But failure to thrive doesn’t happen only to the elderly. Most often it’s applied to babies who don’t gain weight, who don’t grow as they should, due to a host of contributing factors.
Both ends of the spectrum, then, isn’t it, failure to thrive. Its potential can frame the beginning of one’s life, and, even if that life should be long, the end.
Which for me begs the question of all that’s in between.
In how many ways do we fail to thrive? In the course of being alive, what are the “nutrients” each individual needs to live well? Thriving in this sense goes beyond the physical to the psychological, mental, emotional, spiritual… can there be holistic balance if one part is suffering, starving? Because I’m an educator, this line of thinking brings me to “the whole child”: What is impeding growth? What “learning diet” does this individual child need? In the academic realm, nourishment for flourishment can vary widely… but at the core of being human, one non-negotiable need is each other.
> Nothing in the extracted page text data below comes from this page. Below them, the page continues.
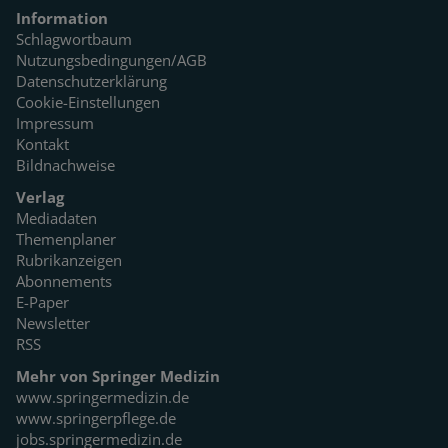
Information
Schlagwortbaum
Nutzungsbedingungen/AGB
Datenschutzerklärung
Cookie-Einstellungen
Impressum
Kontakt
Bildnachweise
Verlag
Mediadaten
Themenplaner
Rubrikanzeigen
Abonnements
E-Paper
Newsletter
RSS
Mehr von Springer Medizin
www.springermedizin.de
www.springerpflege.de
jobs.springermedizin.de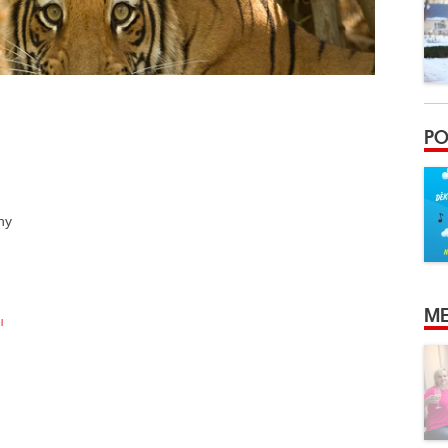
PO
hy
ME
l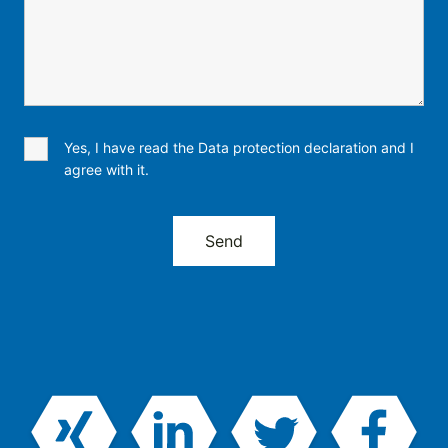
Yes, I have read the Data protection declaration and I
agree with it.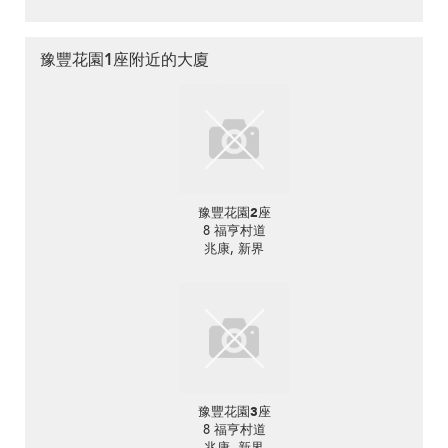
豫豐花園1座附近的大廈
豫豐花園2座
8 福亨村道
兆康, 新界
豫豐花園3座
8 福亨村道
兆康, 新界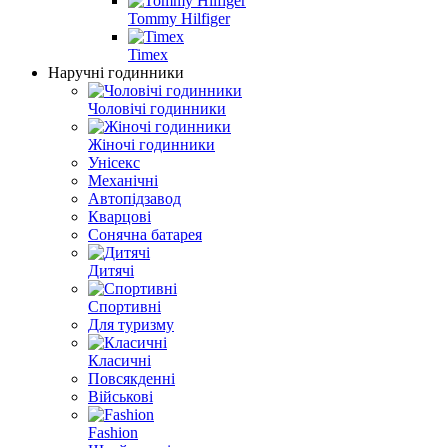
Tommy Hilfiger
Timex
Наручні годинники
Чоловічі годинники
Жіночі годинники
Унісекс
Механічні
Автопідзавод
Кварцові
Сонячна батарея
Дитячі
Спортивні
Для туризму
Класичні
Повсякденні
Військові
Fashion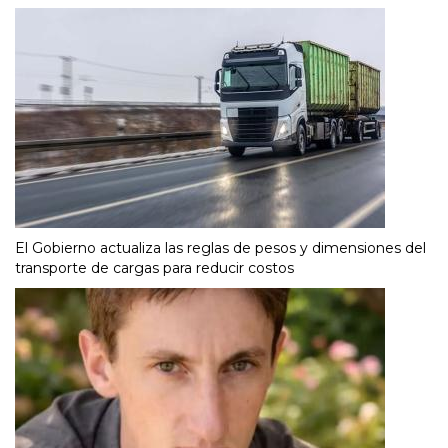
El Gobierno actualiza las reglas de pesos y dimensiones del
transporte de cargas para reducir costos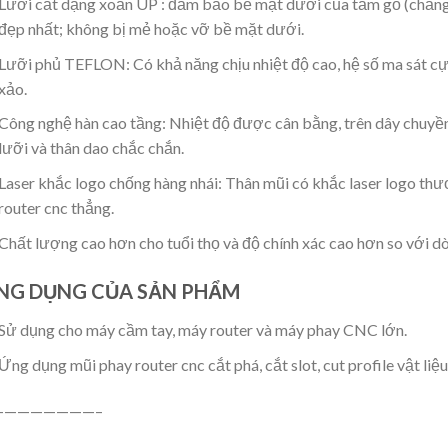
Lưỡi cắt dạng xoắn UP : đảm bảo bề mặt dưới của tấm gỗ (chẳn
đẹp nhất; không bị mẻ hoặc vỡ bề mặt dưới.
Lưỡi phủ TEFLON: Có khả năng chịu nhiệt độ cao, hệ số ma sát cực
xảo.
Công nghệ hàn cao tầng: Nhiệt độ được cân bằng, trên dây chuyề
lưỡi và thân dao chắc chắn.
Laser khắc logo chống hàng nhái: Thân mũi có khắc laser logo thư
router cnc thẳng.
Chất lượng cao hơn cho tuổi thọ và độ chính xác cao hơn so với 
NG DỤNG CỦA SẢN PHẨM
Sử dụng cho máy cầm tay, máy router và máy phay CNC lớn.
Ứng dụng mũi phay router cnc cắt phá, cắt slot, cut profile vật liệ
————————–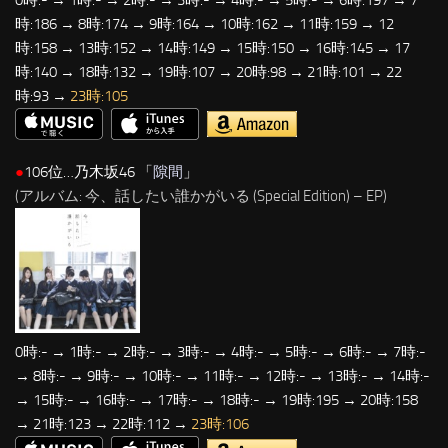
0時:- → 1時:- → 2時:- → 3時:- → 4時:- → 5時:- → 6時:197 → 7
時:186 → 8時:174 → 9時:164 → 10時:162 → 11時:159 → 12
時:158 → 13時:152 → 14時:149 → 15時:150 → 16時:145 → 17
時:140 → 18時:132 → 19時:107 → 20時:98 → 21時:101 → 22
時:93 →
23時:105
●
106位…乃木坂46 「
隙間
」
(アルバム: 今、話したい誰かがいる (Special Edition) – EP)
0時:- → 1時:- → 2時:- → 3時:- → 4時:- → 5時:- → 6時:- → 7時:-
→ 8時:- → 9時:- → 10時:- → 11時:- → 12時:- → 13時:- → 14時:-
→ 15時:- → 16時:- → 17時:- → 18時:- → 19時:195 → 20時:158
→ 21時:123 → 22時:112 →
23時:106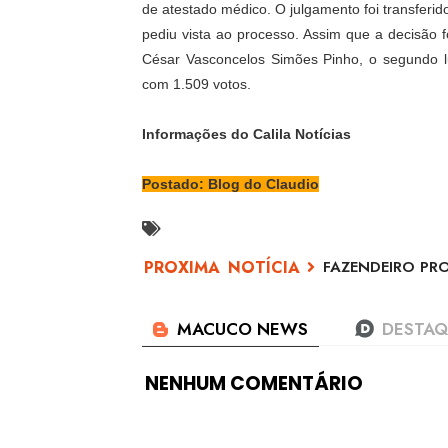
de atestado médico. O julgamento foi transferi
pediu vista ao processo. Assim que a decisão
César Vasconcelos Simões Pinho, o segundo l
com 1.509 votos.
Informações do Calila Notícias
Postado: Blog do Claudio
FAZENDEIRO PR
NENHUM COMENTÁRIO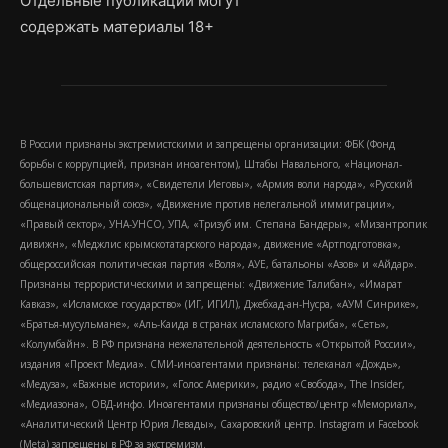
Отдельные публикации могут
содержать материалы 18+
В России признаны экстремистскими и запрещены организации: ФБК (Фонд
борьбы с коррупцией, признан иноагентом), Штабы Навального, «Национал-
большевистская партия», «Свидетели Иеговы», «Армия воли народа», «Русский
общенациональный союз», «Движение против нелегальной иммиграции»,
«Правый сектор», УНА-УНСО, УПА, «Тризуб им. Степана Бандеры», «Мизантропик
дивижн», «Меджлис крымскотатарского народа», движение «Артподготовка»,
общероссийская политическая партия «Воля», АУЕ, батальоны «Азов» и «Айдар».
Признаны террористическими и запрещены: «Движение Талибан», «Имарат
Кавказ», «Исламское государство» (ИГ, ИГИЛ), Джебхад-ан-Нусра, «АУМ Синрике»,
«Братья-мусульмане», «Аль-Каида в странах исламского Магриба», «Сеть»,
«Колумбайн». В РФ признана нежелательной деятельность «Открытой России»,
издания «Проект Медиа». СМИ-иноагентами признаны: телеканал «Дождь»,
«Медуза», «Важные истории», «Голос Америки», радио «Свобода», The Insider,
«Медиазона», ОВД-инфо. Иноагентами признаны общество/центр «Мемориал»,
«Аналитический Центр Юрия Левады», Сахаровский центр. Instagram и Facebook
(Metа) запрещены в РФ за экстремизм.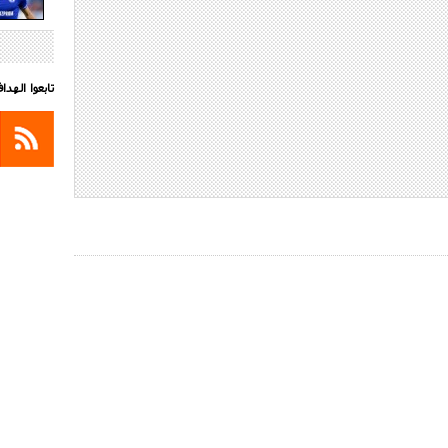
تابعوا الهد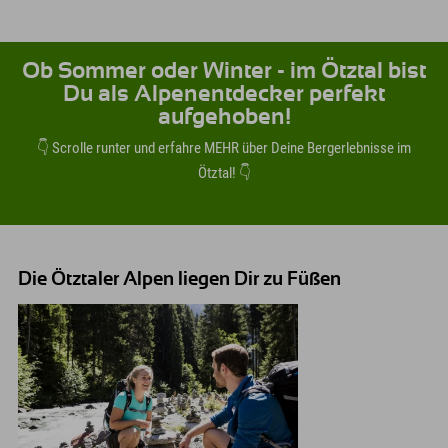
Ob Sommer oder Winter - im Ötztal bist
Du als Alpenentdecker perfekt
aufgehoben!
👇 Scrolle runter und erfahre MEHR über Deine Bergerlebnisse im
Ötztal! 👇
Die Ötztaler Alpen liegen Dir zu Füßen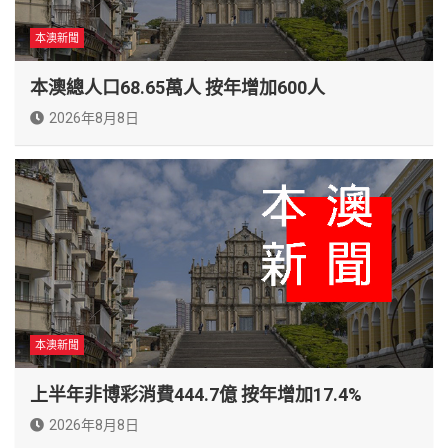
本澳新聞
本澳總人口68.65萬人 按年增加600人
2026年8月8日
本澳新聞
上半年非博彩消費444.7億 按年增加17.4%
2026年8月8日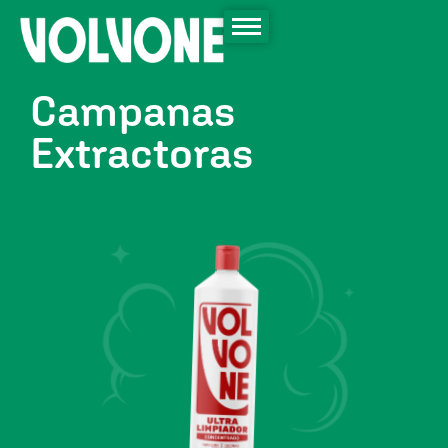
Campanas
Extractoras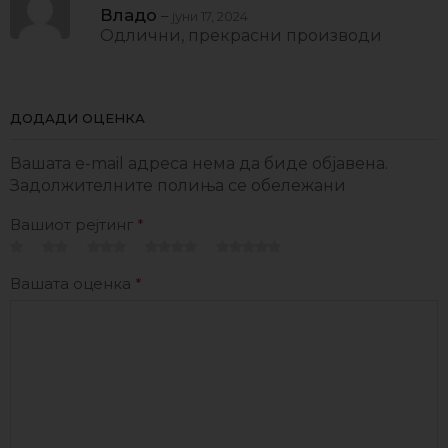
Владо
–
јуни 17, 2024
Одлични, прекрасни производи
ДОДАДИ ОЦЕНКА
Вашата e-mail адреса нема да биде објавена.
Задолжителните полиња се обележани
Вашиот рејтинг
*
Вашата оценка
*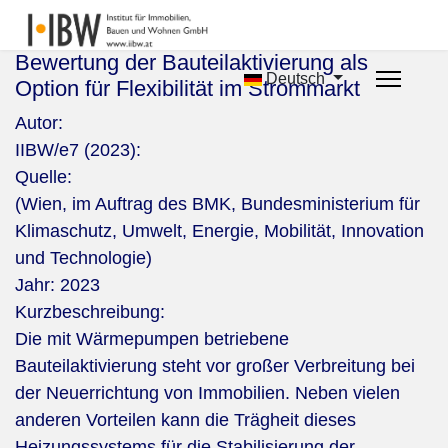
Bewertung der Bauteilaktivierung als
Deutsch
Option für Flexibilität im Strommarkt
Autor:
IIBW/e7 (2023):
Quelle:
(Wien, im Auftrag des BMK, Bundesministerium für
Klimaschutz, Umwelt, Energie, Mobilität, Innovation
und Technologie)
Jahr:
2023
Kurzbeschreibung:
Die mit Wärmepumpen betriebene
Bauteilaktivierung steht vor großer Verbreitung bei
der Neuerrichtung von Immobilien. Neben vielen
anderen Vorteilen kann die Trägheit dieses
Heizungssystems für die Stabilisierung der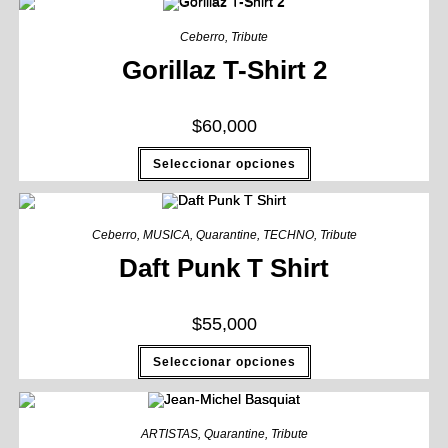
Ceberro
,
Tribute
Gorillaz T-Shirt 2
$
60,000
Seleccionar opciones
Ceberro
,
MUSICA
,
Quarantine
,
TECHNO
,
Tribute
Daft Punk T Shirt
$
55,000
Seleccionar opciones
ARTISTAS
,
Quarantine
,
Tribute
Relationships fail to thrive, do they not. Suffering ensues. A point of pain ripples outward, troubling the waters, sometimes over a great expanse… being alive, successfully, involves an array of coping mechanisms, the ability to adapt. The Venus flytrap comes to mind. Stuck in nutrient-poor soil, it compensates by eating meat, the unwary flies which land in its toothy leaf-blades. The businesslike science of staying alive. Gulp.
In terms of the human, the matter of thriving—growing, growing up, growing old—involves willing interdependence. Based on… love? Conscience? Overcoming fear? When my oldest son was in his early teens, he sighed: “I do not want to grow up.” (Of course he did; he’s now a husband, a father, and his daughter is the joy of his days).
But I understood his words and shivered.
Point being that of the baby, the child, the adult, the aged and infirm, which stands most able to impact the thriving of the human ecosystem… for better, for worse… with the power to discern, decide, desire, and do for one and all?
Yeah.
That’s us.
I think about these words often, failure to thrive.